Student Journey: Interview with Lillian Lee ’26

11 March 2025
Lillian Lee
Lillian Lee ’25

CCCE Assistant Director for Community Impact Erica Zweifel recently sat down with CCCE fellow Lillian Lee ‘26 to reflect on her journey working with local community engagement efforts during her past three years at Carleton. 

EZ: How did you learn about the CCCE and get involved?  

LL: In my first year at Carleton, I volunteered as an afterschool tutor at the Faribault RISE program with a CCCE fellow (Adi Satish ‘22) who told me that I should apply to work for the CCCE as a fellow. Having the opportunity to do more of it was exciting to me, so that’s why I applied.

EZ: What’s your motivation for this type of work?

LL: I think just general reciprocity is a good thing. I think it’s important to know the place you’re living and working in and be a part of it. Human connection is cool and when you’re removed from that, it’s kind of sad. I value being involved in the community, building relationships with people and getting to know my neighbors a little bit better.

EZ: You’ve been involved in a couple of different types of engagement through the CCCE: with an Academic Civic Engagement (ACE) class, being a volunteer, being a Fellow, being part of program work, and being part of more initiative work with the Housing Minnesotans Everyday (HOME) project.
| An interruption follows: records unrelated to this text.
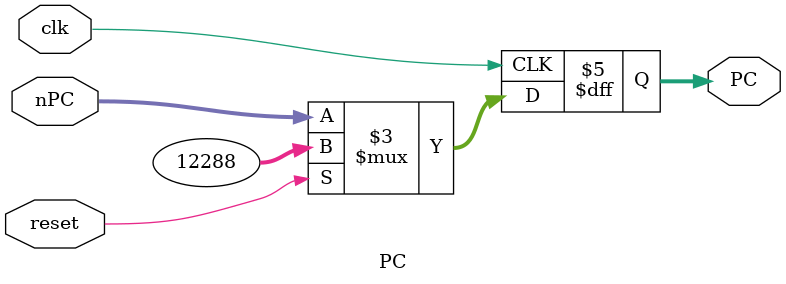
<source format=v>
`timescale 1ns / 1ps
module PC(
    input clk,
    input reset,
	 input [31:0] nPC,
    output reg [31:0] PC
    );
    always @(posedge clk) begin
        if(reset)
        PC <= 32'h3000;
        else
        PC <= nPC;
    end
endmodule

</source>
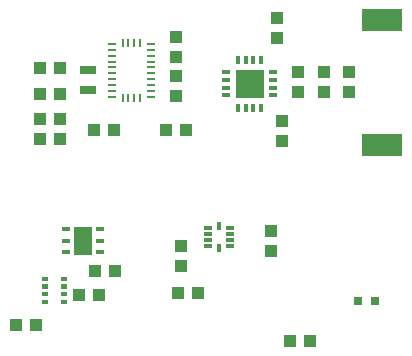
<source format=gtp>
G75*
%MOIN*%
%OFA0B0*%
%FSLAX25Y25*%
%IPPOS*%
%LPD*%
%AMOC8*
5,1,8,0,0,1.08239X$1,22.5*
%
%ADD10R,0.02800X0.01600*%
%ADD11R,0.05900X0.09400*%
%ADD12R,0.04331X0.03937*%
%ADD13R,0.03937X0.04331*%
%ADD14R,0.09252X0.09252*%
%ADD15R,0.02953X0.01181*%
%ADD16R,0.01181X0.02953*%
%ADD17R,0.13780X0.07480*%
%ADD18R,0.02657X0.00984*%
%ADD19R,0.00984X0.02657*%
%ADD20R,0.05512X0.02756*%
%ADD21C,0.00276*%
%ADD22R,0.03150X0.03150*%
%ADD23R,0.03150X0.01181*%
%ADD24R,0.01181X0.03150*%
D10*
X0041274Y0035889D03*
X0041274Y0039789D03*
X0041274Y0043689D03*
X0052674Y0043689D03*
X0052674Y0039789D03*
X0052674Y0035889D03*
D11*
X0046974Y0039789D03*
D12*
X0024628Y0011789D03*
X0031320Y0011789D03*
X0045428Y0021589D03*
X0052120Y0021589D03*
X0050728Y0029789D03*
X0057420Y0029789D03*
X0109474Y0036443D03*
X0109474Y0043135D03*
X0057220Y0076789D03*
X0050528Y0076789D03*
X0039220Y0073789D03*
X0032528Y0073789D03*
X0032528Y0080389D03*
X0039220Y0080389D03*
X0039220Y0088789D03*
X0032528Y0088789D03*
X0032528Y0097189D03*
X0039220Y0097189D03*
X0077874Y0101043D03*
X0077874Y0107735D03*
X0118674Y0095924D03*
X0118674Y0089231D03*
D13*
X0127074Y0089231D03*
X0135474Y0089231D03*
X0135474Y0095924D03*
X0127074Y0095924D03*
X0111474Y0107231D03*
X0111474Y0113924D03*
X0077874Y0094535D03*
X0077874Y0087843D03*
X0074528Y0076789D03*
X0081220Y0076789D03*
X0113348Y0079798D03*
X0113348Y0073106D03*
X0079474Y0038135D03*
X0079474Y0031443D03*
X0078628Y0022289D03*
X0085320Y0022289D03*
X0115813Y0006305D03*
X0122506Y0006305D03*
D14*
X0102369Y0092011D03*
D15*
X0110243Y0090731D03*
X0110243Y0088172D03*
X0110243Y0093291D03*
X0110243Y0095850D03*
X0094494Y0095850D03*
X0094494Y0093291D03*
X0094494Y0090731D03*
X0094494Y0088172D03*
D16*
X0098530Y0084137D03*
X0101089Y0084137D03*
X0103648Y0084137D03*
X0106207Y0084137D03*
X0106207Y0099885D03*
X0103648Y0099885D03*
X0101089Y0099885D03*
X0098530Y0099885D03*
D17*
X0146471Y0113444D03*
X0146471Y0071712D03*
D18*
X0069538Y0087639D03*
X0069538Y0089608D03*
X0069538Y0091576D03*
X0069538Y0093545D03*
X0069538Y0095513D03*
X0069538Y0097482D03*
X0069538Y0099450D03*
X0069538Y0101419D03*
X0069538Y0103387D03*
X0069538Y0105356D03*
X0056437Y0105356D03*
X0056437Y0103387D03*
X0056437Y0101419D03*
X0056437Y0099450D03*
X0056437Y0097482D03*
X0056437Y0095513D03*
X0056437Y0093545D03*
X0056437Y0091576D03*
X0056437Y0089608D03*
X0056437Y0087639D03*
D19*
X0060030Y0087196D03*
X0061998Y0087196D03*
X0063967Y0087196D03*
X0065935Y0087196D03*
X0065935Y0105799D03*
X0063967Y0105799D03*
X0061998Y0105799D03*
X0060030Y0105799D03*
D20*
X0048417Y0096518D03*
X0048417Y0089825D03*
D21*
X0041070Y0027779D02*
X0039378Y0027779D01*
X0041070Y0027779D02*
X0041070Y0026677D01*
X0039378Y0026677D01*
X0039378Y0027779D01*
X0039378Y0026952D02*
X0041070Y0026952D01*
X0041070Y0027227D02*
X0039378Y0027227D01*
X0039378Y0027502D02*
X0041070Y0027502D01*
X0041070Y0027777D02*
X0039378Y0027777D01*
X0039378Y0025220D02*
X0041070Y0025220D01*
X0041070Y0024118D01*
X0039378Y0024118D01*
X0039378Y0025220D01*
X0039378Y0024393D02*
X0041070Y0024393D01*
X0041070Y0024668D02*
X0039378Y0024668D01*
X0039378Y0024943D02*
X0041070Y0024943D01*
X0041070Y0025218D02*
X0039378Y0025218D01*
X0039378Y0022660D02*
X0041070Y0022660D01*
X0041070Y0021558D01*
X0039378Y0021558D01*
X0039378Y0022660D01*
X0039378Y0021833D02*
X0041070Y0021833D01*
X0041070Y0022108D02*
X0039378Y0022108D01*
X0039378Y0022383D02*
X0041070Y0022383D01*
X0041070Y0022658D02*
X0039378Y0022658D01*
X0039378Y0020101D02*
X0041070Y0020101D01*
X0041070Y0018999D01*
X0039378Y0018999D01*
X0039378Y0020101D01*
X0039378Y0019274D02*
X0041070Y0019274D01*
X0041070Y0019549D02*
X0039378Y0019549D01*
X0039378Y0019824D02*
X0041070Y0019824D01*
X0041070Y0020099D02*
X0039378Y0020099D01*
X0034770Y0020101D02*
X0033078Y0020101D01*
X0034770Y0020101D02*
X0034770Y0018999D01*
X0033078Y0018999D01*
X0033078Y0020101D01*
X0033078Y0019274D02*
X0034770Y0019274D01*
X0034770Y0019549D02*
X0033078Y0019549D01*
X0033078Y0019824D02*
X0034770Y0019824D01*
X0034770Y0020099D02*
X0033078Y0020099D01*
X0033078Y0022660D02*
X0034770Y0022660D01*
X0034770Y0021558D01*
X0033078Y0021558D01*
X0033078Y0022660D01*
X0033078Y0021833D02*
X0034770Y0021833D01*
X0034770Y0022108D02*
X0033078Y0022108D01*
X0033078Y0022383D02*
X0034770Y0022383D01*
X0034770Y0022658D02*
X0033078Y0022658D01*
X0033078Y0025220D02*
X0034770Y0025220D01*
X0034770Y0024118D01*
X0033078Y0024118D01*
X0033078Y0025220D01*
X0033078Y0024393D02*
X0034770Y0024393D01*
X0034770Y0024668D02*
X0033078Y0024668D01*
X0033078Y0024943D02*
X0034770Y0024943D01*
X0034770Y0025218D02*
X0033078Y0025218D01*
X0033078Y0027779D02*
X0034770Y0027779D01*
X0034770Y0026677D01*
X0033078Y0026677D01*
X0033078Y0027779D01*
X0033078Y0026952D02*
X0034770Y0026952D01*
X0034770Y0027227D02*
X0033078Y0027227D01*
X0033078Y0027502D02*
X0034770Y0027502D01*
X0034770Y0027777D02*
X0033078Y0027777D01*
D22*
X0138421Y0019789D03*
X0144327Y0019789D03*
D23*
X0095891Y0038017D03*
X0095891Y0039986D03*
X0095891Y0041954D03*
X0095891Y0043923D03*
X0088411Y0043923D03*
X0088411Y0041954D03*
X0088411Y0039986D03*
X0088411Y0038017D03*
D24*
X0092151Y0037230D03*
X0092151Y0044710D03*
M02*

</source>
What are some of the highlights of those different types of engagement for you?

LL: My favorite thing is the small-town feel of Northfield; you get to know people in different settings. Someone who came in and spoke to my ACE class, I’m later meeting for coffee to talk to about housing. Someone I saw give a presentation at the Housing & Redevelopment Authority meeting island and then saw them again at the food shelf. You can get to know people across all these different contexts and build relationships with them. I think that’s awesome.
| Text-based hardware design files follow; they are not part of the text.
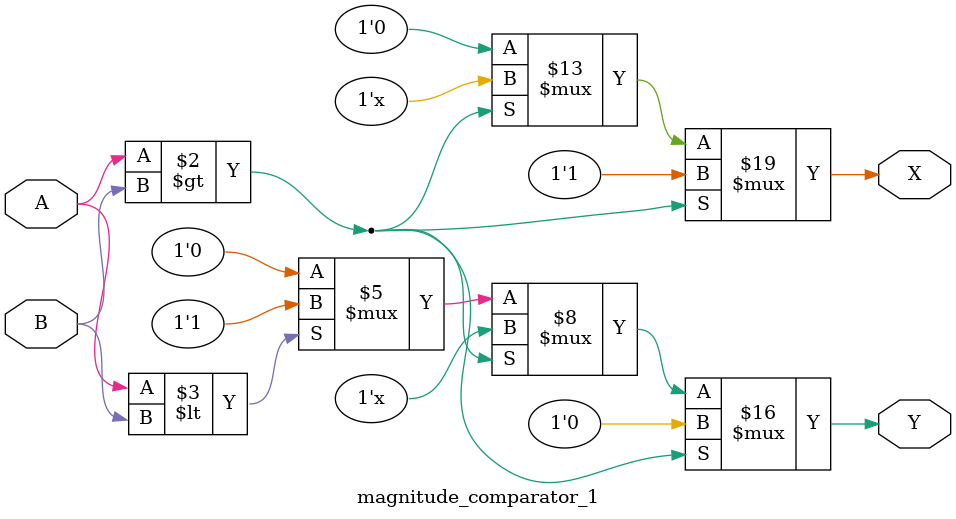
<source format=v>
module magnitude_comparator_1(A, B, X, Y);
	
	input A, B;
	output reg X, Y;
	
	always @(A, B)
	begin
	if(A>B)
	begin
		X=1;
		Y=0;
	end
	else if(A<B)
	begin
		X=0;
		Y=1;
	end
	else
	begin
		X=0;
		Y=0;
	end
	end
	
endmodule
	
	

</source>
EZ: What surprised you most about community engagement work?

LL: I came from a bigger city where I felt sort of removed from the larger decisions that were happening. At Carleton, with the HOME programming specifically, it’s like everything that is happening you can watch unfold right in front of you. You can be involved as it unfolds right in front of you. I was thinking about the word accessible when you asked. If you have the time and the interest in going to meetings and following up with people, a lot can happen. 
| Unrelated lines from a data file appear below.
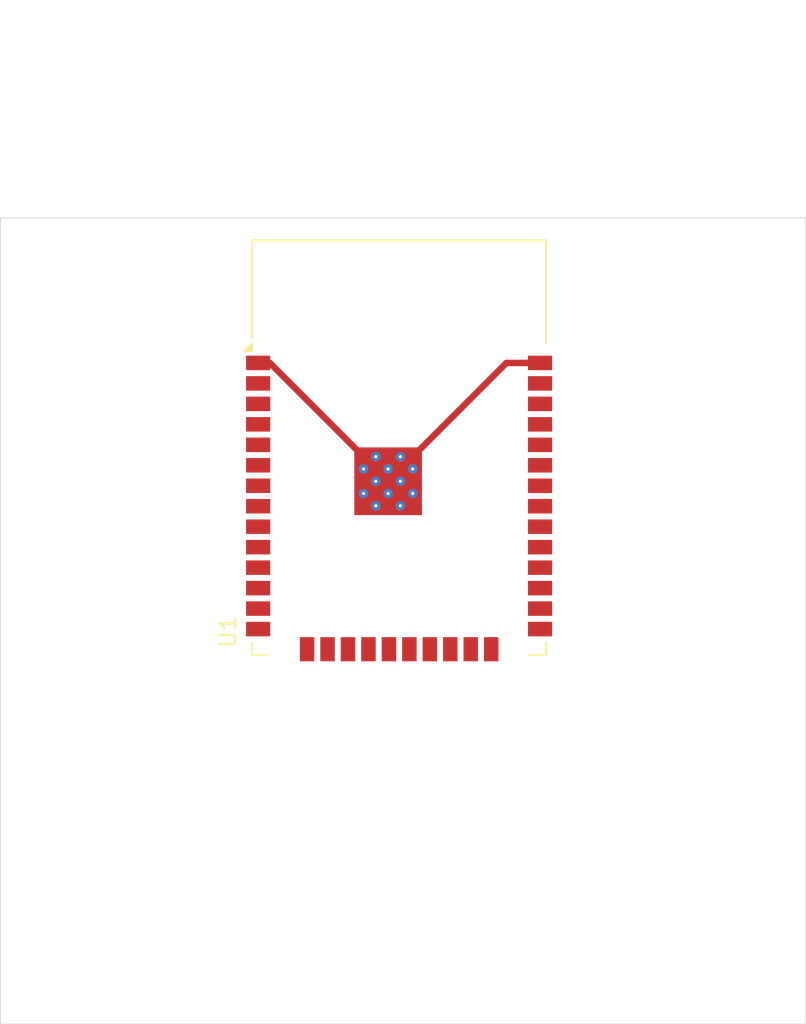
<source format=kicad_pcb>
(kicad_pcb
	(version 20241229)
	(generator "pcbnew")
	(generator_version "9.0")
	(general
		(thickness 1.6)
		(legacy_teardrops no)
	)
	(paper "A4")
	(layers
		(0 "F.Cu" signal)
		(2 "B.Cu" signal)
		(9 "F.Adhes" user "F.Adhesive")
		(11 "B.Adhes" user "B.Adhesive")
		(13 "F.Paste" user)
		(15 "B.Paste" user)
		(5 "F.SilkS" user "F.Silkscreen")
		(7 "B.SilkS" user "B.Silkscreen")
		(1 "F.Mask" user)
		(3 "B.Mask" user)
		(17 "Dwgs.User" user "User.Drawings")
		(19 "Cmts.User" user "User.Comments")
		(21 "Eco1.User" user "User.Eco1")
		(23 "Eco2.User" user "User.Eco2")
		(25 "Edge.Cuts" user)
		(27 "Margin" user)
		(31 "F.CrtYd" user "F.Courtyard")
		(29 "B.CrtYd" user "B.Courtyard")
		(35 "F.Fab" user)
		(33 "B.Fab" user)
		(39 "User.1" user)
		(41 "User.2" user)
		(43 "User.3" user)
		(45 "User.4" user)
	)
	(setup
		(pad_to_mask_clearance 0)
		(allow_soldermask_bridges_in_footprints no)
		(tenting front back)
		(pcbplotparams
			(layerselection 0x00000000_00000000_55555555_5755f5ff)
			(plot_on_all_layers_selection 0x00000000_00000000_00000000_00000000)
			(disableapertmacros no)
			(usegerberextensions no)
			(usegerberattributes yes)
			(usegerberadvancedattributes yes)
			(creategerberjobfile yes)
			(dashed_line_dash_ratio 12.000000)
			(dashed_line_gap_ratio 3.000000)
			(svgprecision 4)
			(plotframeref no)
			(mode 1)
			(useauxorigin no)
			(hpglpennumber 1)
			(hpglpenspeed 20)
			(hpglpendiameter 15.000000)
			(pdf_front_fp_property_popups yes)
			(pdf_back_fp_property_popups yes)
			(pdf_metadata yes)
			(pdf_single_document no)
			(dxfpolygonmode yes)
			(dxfimperialunits yes)
			(dxfusepcbnewfont yes)
			(psnegative no)
			(psa4output no)
			(plot_black_and_white yes)
			(sketchpadsonfab no)
			(plotpadnumbers no)
			(hidednponfab no)
			(sketchdnponfab yes)
			(crossoutdnponfab yes)
			(subtractmaskfromsilk no)
			(outputformat 1)
			(mirror no)
			(drillshape 1)
			(scaleselection 1)
			(outputdirectory "")
		)
	)
	(net 0 "")
	(net 1 "unconnected-(U1-TXD0{slash}IO1-Pad35)")
	(net 2 "unconnected-(U1-SENSOR_VN-Pad5)")
	(net 3 "unconnected-(U1-IO26-Pad11)")
	(net 4 "unconnected-(U1-SENSOR_VP-Pad4)")
	(net 5 "unconnected-(U1-IO17-Pad28)")
	(net 6 "unconnected-(U1-IO16-Pad27)")
	(net 7 "unconnected-(U1-RXD0{slash}IO3-Pad34)")
	(net 8 "unconnected-(U1-IO18-Pad30)")
	(net 9 "unconnected-(U1-IO27-Pad12)")
	(net 10 "unconnected-(U1-IO21-Pad33)")
	(net 11 "unconnected-(U1-SDI{slash}SD1-Pad22)")
	(net 12 "unconnected-(U1-IO12-Pad14)")
	(net 13 "unconnected-(U1-IO33-Pad9)")
	(net 14 "unconnected-(U1-IO13-Pad16)")
	(net 15 "unconnected-(U1-IO19-Pad31)")
	(net 16 "unconnected-(U1-EN-Pad3)")
	(net 17 "unconnected-(U1-IO5-Pad29)")
	(net 18 "unconnected-(U1-IO14-Pad13)")
	(net 19 "unconnected-(U1-SCS{slash}CMD-Pad19)")
	(net 20 "unconnected-(U1-SCK{slash}CLK-Pad20)")
	(net 21 "unconnected-(U1-IO2-Pad24)")
	(net 22 "unconnected-(U1-SWP{slash}SD3-Pad18)")
	(net 23 "unconnected-(U1-IO22-Pad36)")
	(net 24 "unconnected-(U1-IO25-Pad10)")
	(net 25 "unconnected-(U1-SDO{slash}SD0-Pad21)")
	(net 26 "unconnected-(U1-IO34-Pad6)")
	(net 27 "unconnected-(U1-SHD{slash}SD2-Pad17)")
	(net 28 "unconnected-(U1-IO35-Pad7)")
	(net 29 "unconnected-(U1-IO32-Pad8)")
	(net 30 "unconnected-(U1-IO4-Pad26)")
	(net 31 "unconnected-(U1-IO0-Pad25)")
	(net 32 "unconnected-(U1-NC-Pad32)")
	(net 33 "unconnected-(U1-IO15-Pad23)")
	(net 34 "unconnected-(U1-IO23-Pad37)")
	(net 35 "GND")
	(net 36 "+3V3")
	(footprint "RF_Module:ESP32-WROOM-32" (layer "F.Cu") (at 63.75 78.24))
	(gr_rect
		(start 39 61)
		(end 89 111)
		(stroke
			(width 0.05)
			(type solid)
		)
		(fill no)
		(layer "Edge.Cuts")
		(uuid "1c3a32af-5056-41a8-9601-aac08ff5b25d")
	)
	(segment
		(start 70.41 69.99)
		(end 72.5 69.99)
		(width 0.4)
		(layer "F.Cu")
		(net 35)
		(uuid "18f57820-2056-44a6-baf1-584be404e7d4")
	)
	(segment
		(start 61.545 75.805)
		(end 55.73 69.99)
		(width 0.4)
		(layer "F.Cu")
		(net 35)
		(uuid "71c076c9-8dd9-4e21-a761-70234aade894")
	)
	(segment
		(start 55.73 69.99)
		(end 55 69.99)
		(width 0.4)
		(layer "F.Cu")
		(net 35)
		(uuid "b141358c-d42e-47b6-806d-8e67b1a0e00c")
	)
	(segment
		(start 64.595 75.805)
		(end 70.41 69.99)
		(width 0.4)
		(layer "F.Cu")
		(net 35)
		(uuid "fbabeec2-691b-4281-807d-a4b78372e2fb")
	)
	(embedded_fonts no)
)

</source>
EZ: One thing that we noticed as a CCCE staff is that you don’t just attend the meetings and the events, and receive information in a class. You take the time to follow up and create those relationships. This can be challenging yet you do it so well. What is your advice for students who want to go deeper into that relational work?

LL: It is challenging, especially when people are busy and things can fall through. I think it is really rewarding if you can get to a place where you have stable existing relationships with the people that you work with. Something that’s helped me maintain those relationships is getting to know people’s work, but also getting to know them as a person.

It is such a very baseline step, but knowing how someone’s kids are doing, or they know how my study abroad was, or I know that they were just on vacation so they’re probably a little busy and I shouldn’t reach out right now. The small things like that — what’s going on in someone’s life — are also really important to be able to work well with them in a highly specific work setting.

EZ: What are you most proud of in the work that you’ve been doing?

LL: As I spend more time here, I think that the stuff that I get most excited about is when community initiatives work. For example, The Wallflower opening is fantastic. [Northfield Union of Youth transitional housing project]. The fact that the NCEC food shelf runs smoothly every week, in large part due to committed Carleton students during the academic year, is another great success

I think something that’s become super apparent to me is the importance of fostering those relationships. I think it is important, and exciting socially, to be a part of the place where you live and work. It is an awesome opportunity – knowing the people that you work with or that live around you just helps everything run so much more smoothly. I think all of that is meaningful and important for community work, but also just any work that you might want to engage within the world.

EZ: What do you think it takes to build trust in community engagement work?

LL: Starting from Carleton, there already is some initial credibility, but then being consistent about showing up for meetings and following up with people via email and being responsive to people’s needs is so important. I think it’s also really important to show that you’re a reliable person who is easy to work with and wants to engage with the work that is being done.

It’s really important to do this kind of thing and be reciprocal in the community that is housing and feeding me for four years. Surely, I have something to do and contribute that’s not extractive, right? It’s awesome.